Yes, I have, but thought they were but tired, being so small.

Living has never been easy, Keith, and disbelief so very tiring.  No, I’m afraid it is the old who grow tired, not the young.

Perhaps you’re right.

Perhaps.

Will we talk more of this when I wake?  I would like that.

No, you have other worries, my friend, and like a child, you will wake and rub me from your eyes, thinking of other things.



finally.  i drug my lazy ass over to that ‘About’ link.  it’s all clear now.  habla espanol?  my landscaping west coaster.  good to meet you.  again.

rest assured, you are just a figment of my imagination as well.

on 05/07/05 at 05:59 AM

I worry endlessly about sleep, yet don’t give depression a passing thought. This is because about 10 years ago I had a head injury and for about 2 years after that I had trouble sleeping because of pain when I lay down. For the first six months I could sleep for about 10 - 15 minutes at a time, and was deeply exhausted most of the time.
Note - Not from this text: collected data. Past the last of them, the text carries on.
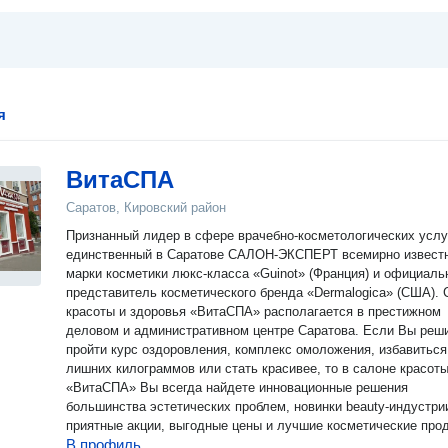
я
ВитаСПА
Саратов, Кировский район
Признанный лидер в сфере врачебно-косметологических услу
единственный в Саратове САЛОН-ЭКСПЕРТ всемирно извест
марки косметики люкс-класса «Guinot» (Франция) и официаль
представитель косметического бренда «Dermalogica» (США). Салон
красоты и здоровья «ВитаСПА» располагается в престижном
деловом и административном центре Саратова. Если Вы реш
пройти курс оздоровления, комплекс омоложения, избавиться
лишних килограммов или стать красивее, то в салоне красот
«ВитаСПА» Вы всегда найдете инновационные решения
большинства эстетических проблем, новинки beauty-индустри
приятные акции, выгодные цены и лучшие косметические про
В профиль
I became obsessed with sleep. I thought about it all the time.  I sat and longed for sleep. I longed to dream. Then I’d lie down and in 10 minutes I’d be up again, dragged by pain out of the black hole I’d instantly dropped into, popping painkillers and waiting another few hours for the pain to subside enough to try again.

Depression is irrelevant when you’re really tired.

Dreams are brilliant. You couldn’t invent something like that. I mean, imagine if you met an alien from a planet where they are all perfectly logical and don’t dream. Imagine trying to explain dreaming. It’s nuts, the whole thing is just over-the-top weird.

BadAunt on 05/08/05 at 12:24 AM

Depression and sleep malfunctions go hand in hand. Co-conspirators of the most malicious sort.

Sleep well, be well.

Sleep poorly and the whole world suffers with you.

Jennifer on 05/08/05 at 07:31 AM

I’m hoping your weekend was filled with blue skies, fresh air and some rest, Keith.

Debi on 05/08/05 at 06:06 PM

Like they said. Take care of yourself, friend.